As for the album itself, Capitol assembled four songs that had been removed from the British version of Rubber Soul. The singles "Yesterday, " "We Can Work It Out, " and "Day Tripper, " a pair of B-sides, and offered a "preview" of the upcoming Revolver.Album (released seven weeks later) in the form of "And Your Bird Can Sing" and "Doctor Robert" (neither one in its final mix). Amazingly, despite origins ranging across 18 months of the band's history, it all hung together very well, with the country-influenced "Act Naturally" and "What Goes On" -- both heavily featuring Ringo Starr. Adding some unexpected roots rock elements amid the cutting-edge, riff-driven glories of "Day Tripper" and others, and the latter contrasting beautifully with McCartney.
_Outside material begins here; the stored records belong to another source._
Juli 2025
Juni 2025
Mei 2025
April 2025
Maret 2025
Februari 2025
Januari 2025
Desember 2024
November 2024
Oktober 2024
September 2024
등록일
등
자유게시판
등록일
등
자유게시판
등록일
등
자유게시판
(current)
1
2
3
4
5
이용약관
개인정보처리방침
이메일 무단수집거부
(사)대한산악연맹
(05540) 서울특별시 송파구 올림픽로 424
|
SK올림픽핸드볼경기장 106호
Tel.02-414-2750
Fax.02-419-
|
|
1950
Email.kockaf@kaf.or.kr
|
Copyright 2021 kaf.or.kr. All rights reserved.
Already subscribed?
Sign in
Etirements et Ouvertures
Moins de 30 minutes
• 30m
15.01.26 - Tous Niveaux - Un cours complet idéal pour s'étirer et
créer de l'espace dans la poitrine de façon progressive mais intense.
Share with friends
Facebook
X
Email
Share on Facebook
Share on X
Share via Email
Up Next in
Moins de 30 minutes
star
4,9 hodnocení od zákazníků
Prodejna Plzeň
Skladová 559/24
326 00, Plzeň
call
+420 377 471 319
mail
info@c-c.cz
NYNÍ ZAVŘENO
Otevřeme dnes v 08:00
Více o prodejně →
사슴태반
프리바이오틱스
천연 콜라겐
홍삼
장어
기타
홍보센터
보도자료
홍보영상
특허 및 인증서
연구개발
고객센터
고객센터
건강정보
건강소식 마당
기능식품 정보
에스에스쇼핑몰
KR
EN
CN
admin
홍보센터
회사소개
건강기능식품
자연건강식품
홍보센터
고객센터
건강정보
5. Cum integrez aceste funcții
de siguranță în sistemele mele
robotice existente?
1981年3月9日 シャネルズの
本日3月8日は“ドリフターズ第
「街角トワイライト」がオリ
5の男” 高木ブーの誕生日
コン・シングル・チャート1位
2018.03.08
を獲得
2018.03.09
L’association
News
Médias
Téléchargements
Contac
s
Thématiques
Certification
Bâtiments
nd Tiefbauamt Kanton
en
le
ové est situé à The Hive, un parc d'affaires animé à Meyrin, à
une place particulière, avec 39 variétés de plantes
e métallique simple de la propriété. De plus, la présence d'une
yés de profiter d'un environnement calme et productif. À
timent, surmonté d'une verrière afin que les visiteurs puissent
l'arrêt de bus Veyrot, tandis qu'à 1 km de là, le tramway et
Despite being thrown together in a blender, the album could stand next to almost any of the competition in the summer of 1966, though it became clear with the release of Revolver. Two months later, that the band had left most of the sounds represented here far behind them. The item "BEATLES Yesterday And Today BUTCHER COVER 1966 HOLY GRAIL 1ST PRESS! LOS ANGELES" is in sale since Tuesday, January 26, 2021. This item is in the category "Music\Vinyl Records". The seller is "thelicoricepizza" and is located in Sonoma, California. This item can be shipped to United States, United Kingdom, Denmark, Romania, Slovakia, Bulgaria, Czech republic, Finland, Hungary, Latvia, Lithuania, Malta, Estonia, Australia, Greece, Portugal, Cyprus, Slovenia, Japan, China, Sweden, South Korea, Belgium, France, Ireland, Netherlands, Poland, Spain, Italy, Germany, Austria, Bahamas, Israel, Mexico, New Zealand, Singapore, Switzerland, Norway, Saudi arabia, Ukraine, United arab emirates, Qatar, Bahrain, Croatia, Malaysia, Chile, Colombia, Panama, Jamaica, Barbados, Bermuda, Brunei darussalam, Bolivia, French guiana, Guernsey, Gibraltar, Guadeloupe, Iceland, Jersey, Jordan, Cambodia, Cayman islands, Liechtenstein, Sri lanka, Luxembourg, Monaco, Macao, Martinique, Maldives, Oman, Pakistan, Paraguay, Reunion, Uruguay.